Matthew McConaughey Goes Home
I have never been a Matthew McConaughey fan. His Lincoln MKZ commercials are annoying. There is something about his southern drawl that irritates me every time I hear it. (Sorry, I am from New Jersey.) I don’t think I have ever made it through one of his movies, although my spouse tells me some of them are pretty good.
But today I am a Matthew McConaughey fan.
On Tuesday, McConaughey went to the White House to talk about his hometown: Uvalde, Texas. The actor and his family recently went back to Uvalde to visit with the families and community members suffering in the wake of one of the worst school shootings in American history.
If Wikipedia is correct, McConaughey spent the first eleven years of his life in this small community. His mother was a kindergarten teacher and his father ran an oil pipe business. During his speech in the White House press room he said that Uvalde was the place where he learned to “revere the power of a gun.” Now, over forty years later, he was back in town to engage in an act of solidarity with residents enduring indescribable pain after nineteen children and two teachers were killed in Robb Elementary School.

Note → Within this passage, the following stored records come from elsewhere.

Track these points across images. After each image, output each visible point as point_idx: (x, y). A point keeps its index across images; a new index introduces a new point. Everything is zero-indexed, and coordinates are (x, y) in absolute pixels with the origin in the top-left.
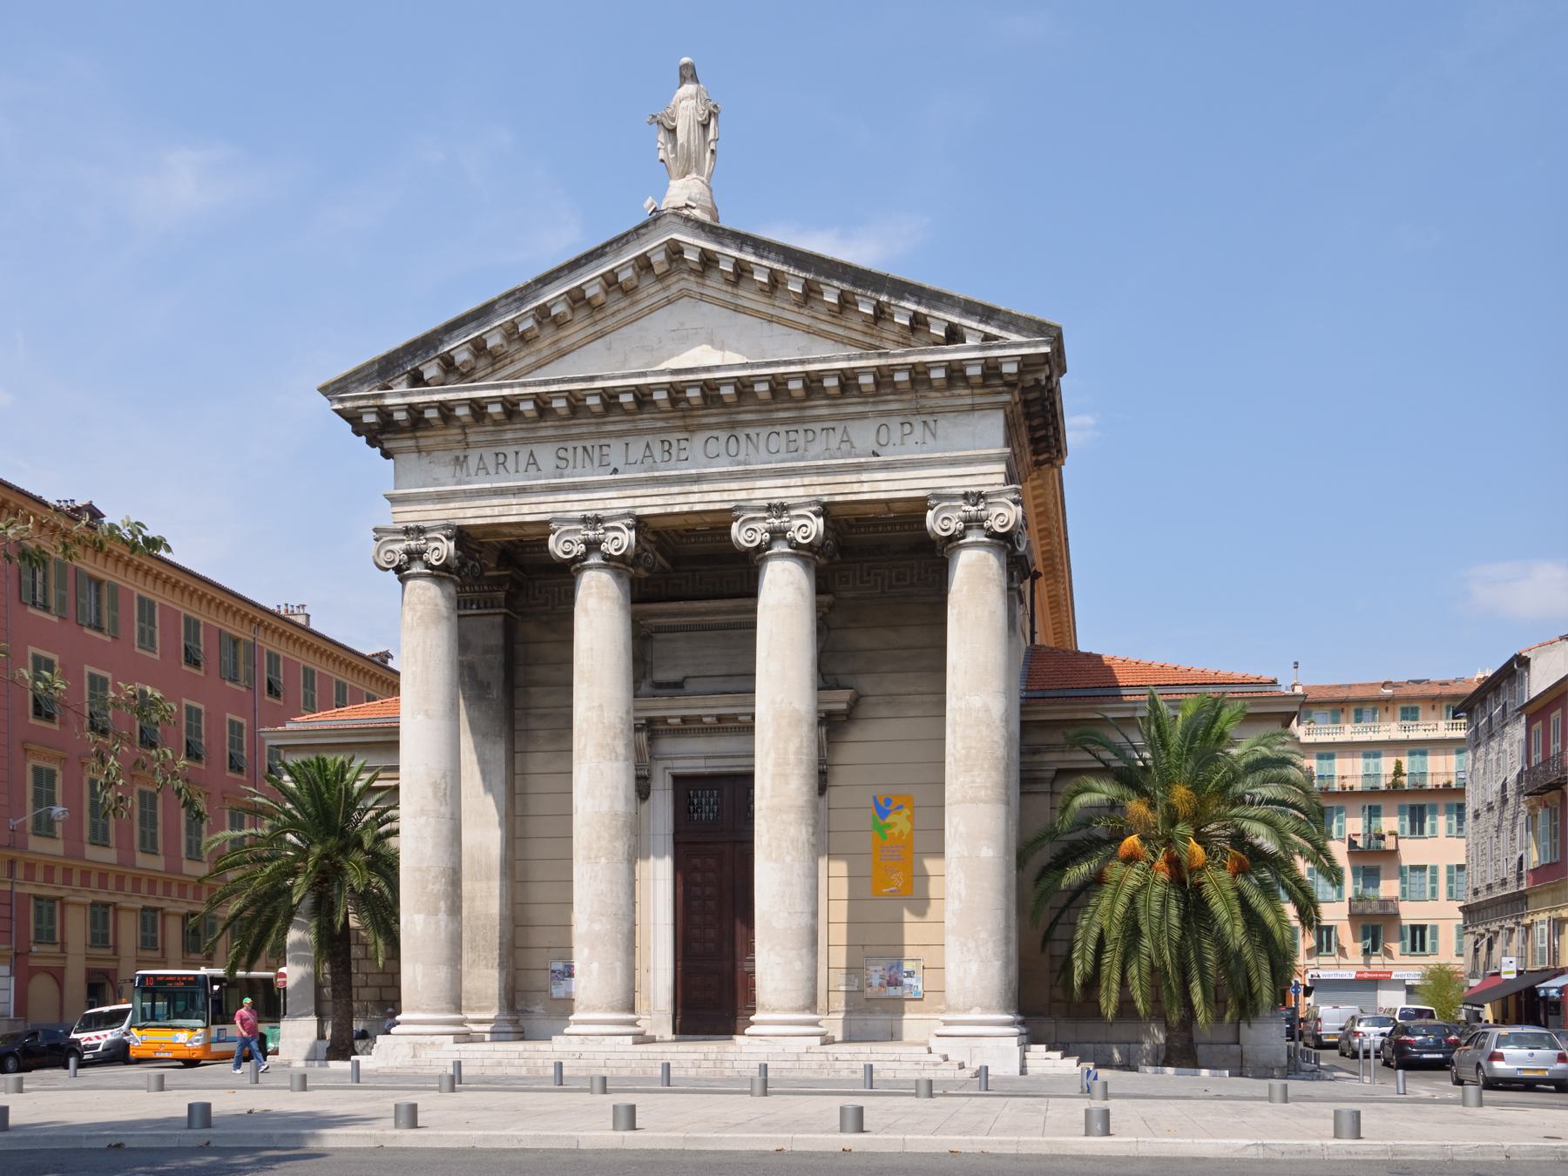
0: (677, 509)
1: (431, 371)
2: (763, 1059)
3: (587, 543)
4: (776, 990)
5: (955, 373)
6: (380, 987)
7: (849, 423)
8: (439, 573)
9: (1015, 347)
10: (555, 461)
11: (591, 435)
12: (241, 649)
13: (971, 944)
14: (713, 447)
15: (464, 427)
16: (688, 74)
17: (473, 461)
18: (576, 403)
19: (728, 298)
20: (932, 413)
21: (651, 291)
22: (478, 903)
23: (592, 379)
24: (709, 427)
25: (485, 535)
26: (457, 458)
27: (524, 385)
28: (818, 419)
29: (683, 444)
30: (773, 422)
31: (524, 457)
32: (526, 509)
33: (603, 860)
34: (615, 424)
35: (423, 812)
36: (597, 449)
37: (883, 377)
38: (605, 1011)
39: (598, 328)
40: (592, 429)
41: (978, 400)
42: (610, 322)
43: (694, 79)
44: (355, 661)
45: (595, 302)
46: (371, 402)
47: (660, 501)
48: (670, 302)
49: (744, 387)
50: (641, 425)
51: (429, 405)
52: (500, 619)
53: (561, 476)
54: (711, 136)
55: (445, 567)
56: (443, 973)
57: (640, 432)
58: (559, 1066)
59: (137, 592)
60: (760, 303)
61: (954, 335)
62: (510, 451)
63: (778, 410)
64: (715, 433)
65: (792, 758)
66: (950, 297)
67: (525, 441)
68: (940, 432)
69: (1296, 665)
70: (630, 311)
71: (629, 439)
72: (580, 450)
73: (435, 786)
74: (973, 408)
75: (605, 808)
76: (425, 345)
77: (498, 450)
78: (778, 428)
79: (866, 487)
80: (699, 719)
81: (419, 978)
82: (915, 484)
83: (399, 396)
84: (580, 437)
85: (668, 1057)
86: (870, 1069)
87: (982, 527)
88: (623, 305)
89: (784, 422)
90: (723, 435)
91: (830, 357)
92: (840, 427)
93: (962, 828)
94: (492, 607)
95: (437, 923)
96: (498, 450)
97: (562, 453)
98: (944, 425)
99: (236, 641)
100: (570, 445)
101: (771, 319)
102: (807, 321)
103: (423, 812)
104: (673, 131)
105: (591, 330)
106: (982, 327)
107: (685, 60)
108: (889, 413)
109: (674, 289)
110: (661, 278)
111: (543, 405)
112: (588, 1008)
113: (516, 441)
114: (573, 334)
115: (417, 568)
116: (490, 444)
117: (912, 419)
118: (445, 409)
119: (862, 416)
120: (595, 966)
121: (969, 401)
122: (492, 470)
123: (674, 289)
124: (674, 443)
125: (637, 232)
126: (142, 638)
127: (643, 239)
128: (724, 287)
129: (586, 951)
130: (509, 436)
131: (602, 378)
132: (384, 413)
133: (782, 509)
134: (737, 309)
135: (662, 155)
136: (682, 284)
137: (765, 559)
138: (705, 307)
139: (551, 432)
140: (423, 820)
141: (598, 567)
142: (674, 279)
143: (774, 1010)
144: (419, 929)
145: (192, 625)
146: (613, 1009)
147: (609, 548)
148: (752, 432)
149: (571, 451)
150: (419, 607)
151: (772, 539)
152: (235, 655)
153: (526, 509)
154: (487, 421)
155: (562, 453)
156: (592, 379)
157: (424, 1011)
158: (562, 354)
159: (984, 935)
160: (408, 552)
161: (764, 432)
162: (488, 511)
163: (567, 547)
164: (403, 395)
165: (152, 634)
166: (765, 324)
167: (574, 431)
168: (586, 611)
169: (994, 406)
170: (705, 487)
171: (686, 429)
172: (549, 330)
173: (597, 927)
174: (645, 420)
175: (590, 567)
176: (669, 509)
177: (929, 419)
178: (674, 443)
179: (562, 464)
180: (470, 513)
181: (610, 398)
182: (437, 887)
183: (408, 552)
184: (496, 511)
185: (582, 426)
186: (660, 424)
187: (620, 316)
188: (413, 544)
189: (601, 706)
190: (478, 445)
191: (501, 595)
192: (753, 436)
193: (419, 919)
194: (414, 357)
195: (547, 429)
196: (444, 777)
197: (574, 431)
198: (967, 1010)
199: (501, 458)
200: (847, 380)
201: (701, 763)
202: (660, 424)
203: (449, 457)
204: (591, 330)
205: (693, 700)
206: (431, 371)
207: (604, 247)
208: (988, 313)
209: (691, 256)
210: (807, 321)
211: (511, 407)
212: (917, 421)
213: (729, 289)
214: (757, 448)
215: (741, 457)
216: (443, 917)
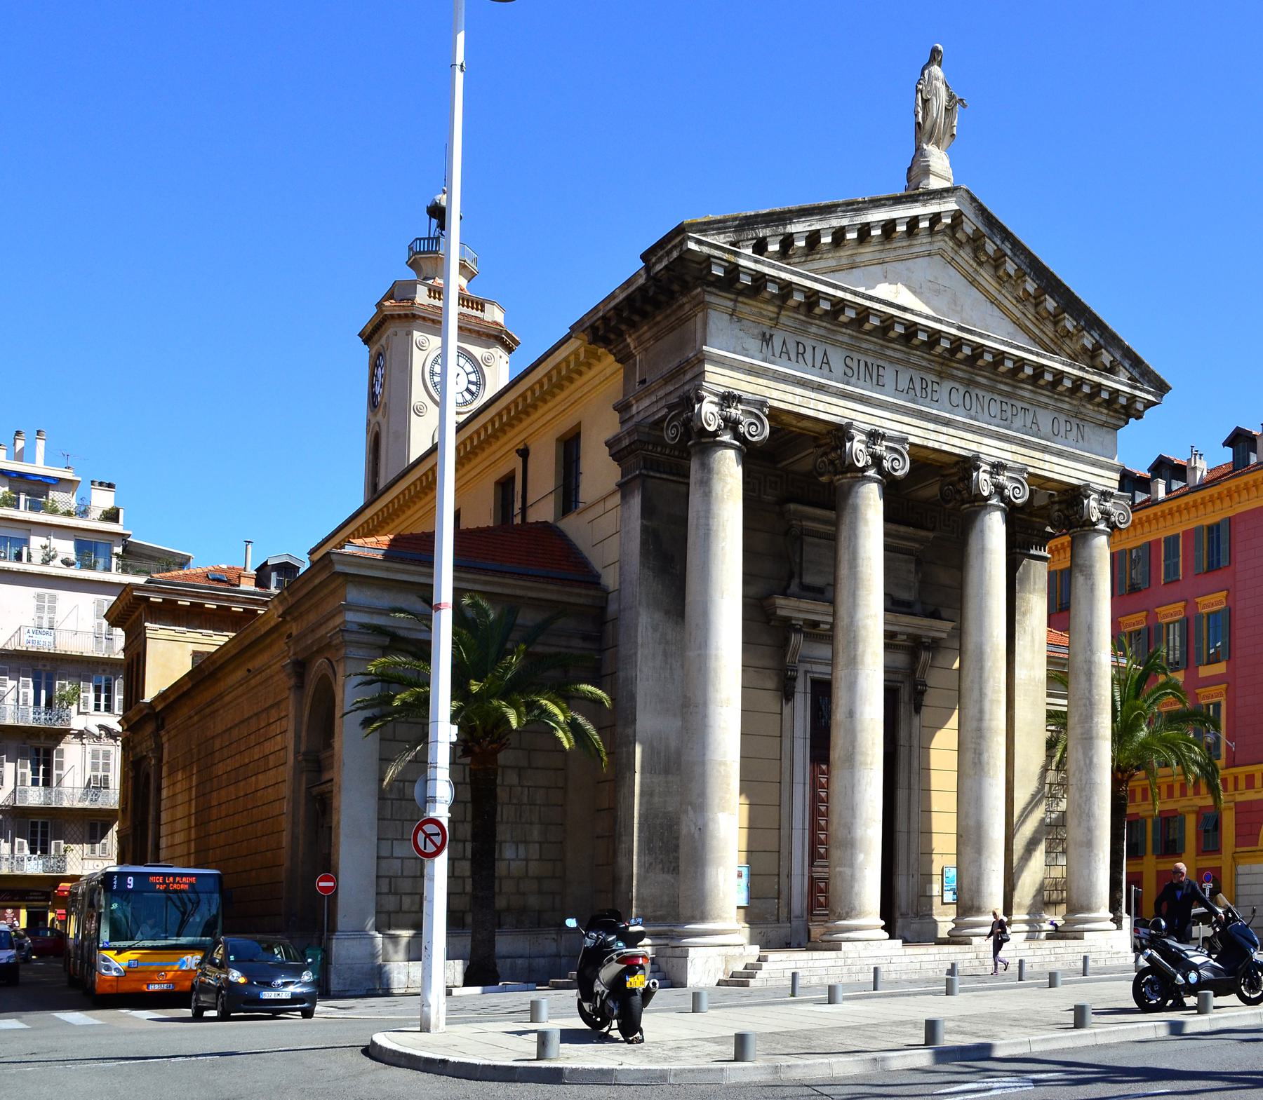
0: (931, 444)
2: (873, 963)
7: (1037, 409)
19: (971, 270)
20: (1082, 419)
22: (656, 799)
26: (764, 334)
28: (1022, 398)
29: (936, 387)
32: (821, 406)
36: (875, 368)
39: (883, 255)
41: (1109, 420)
42: (892, 254)
46: (726, 256)
51: (774, 280)
53: (848, 384)
57: (907, 363)
61: (1111, 370)
62: (809, 343)
63: (1001, 382)
66: (790, 211)
67: (823, 339)
69: (18, 433)
70: (905, 251)
71: (899, 368)
72: (862, 364)
77: (799, 339)
78: (996, 397)
79: (1047, 466)
82: (1073, 473)
84: (866, 352)
85: (953, 958)
88: (905, 244)
89: (1002, 393)
91: (999, 334)
92: (1032, 409)
94: (670, 473)
96: (799, 339)
100: (856, 356)
101: (993, 301)
107: (940, 47)
108: (1059, 410)
109: (937, 245)
116: (795, 331)
117: (1071, 420)
122: (793, 357)
123: (937, 245)
128: (971, 262)
130: (813, 329)
134: (973, 282)
138: (952, 271)
148: (981, 393)
153: (821, 406)
156: (905, 309)
158: (852, 267)
161: (988, 396)
162: (790, 398)
167: (864, 345)
170: (952, 431)
171: (940, 375)
176: (925, 443)
177: (1081, 423)
180: (775, 394)
184: (797, 400)
186: (924, 363)
187: (899, 252)
197: (864, 345)
202: (924, 363)
208: (1136, 362)
209: (968, 228)
212: (1074, 421)
213: (975, 265)
215: (973, 413)
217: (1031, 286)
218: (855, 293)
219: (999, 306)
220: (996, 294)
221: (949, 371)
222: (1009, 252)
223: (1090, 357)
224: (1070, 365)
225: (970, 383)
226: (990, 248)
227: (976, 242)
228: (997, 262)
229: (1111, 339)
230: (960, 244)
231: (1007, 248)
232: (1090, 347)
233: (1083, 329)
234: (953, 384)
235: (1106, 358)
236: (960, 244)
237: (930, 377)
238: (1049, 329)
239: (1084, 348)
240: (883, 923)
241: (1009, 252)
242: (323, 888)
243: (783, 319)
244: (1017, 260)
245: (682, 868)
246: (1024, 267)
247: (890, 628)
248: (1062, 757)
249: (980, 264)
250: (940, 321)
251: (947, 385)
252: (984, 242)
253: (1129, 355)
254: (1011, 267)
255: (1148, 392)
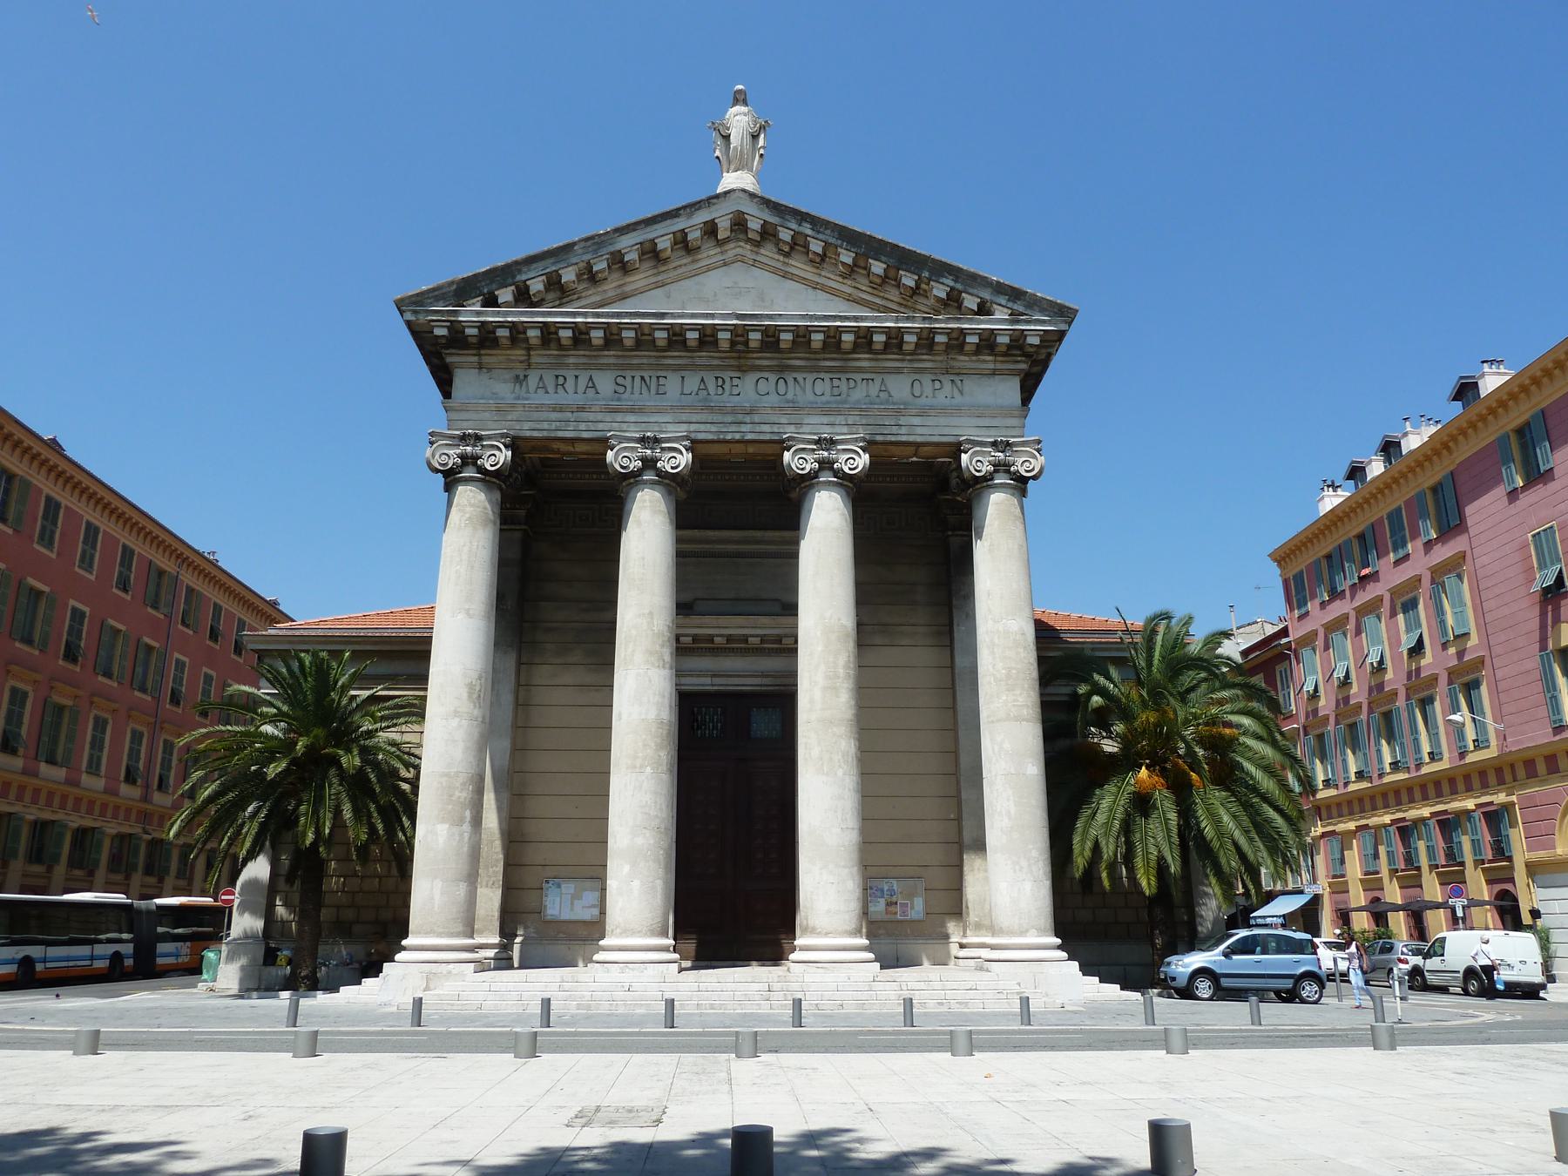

I don’t know if McConaughey still knows anyone who lives in Uvalde, but that doesn’t matter. He got in his truck and drove to this town because its people and institutions played an important role in shaping his character. As a favorite son, he is part of Uvalde’s story. But Uvalde is also a part of his story. The men and women who have inhabited this community across the generations are, in some small way, his people. He and Uvalde share a common bond sustained by the neighborhoods and institutions of this particular piece of earth in southwest Texas.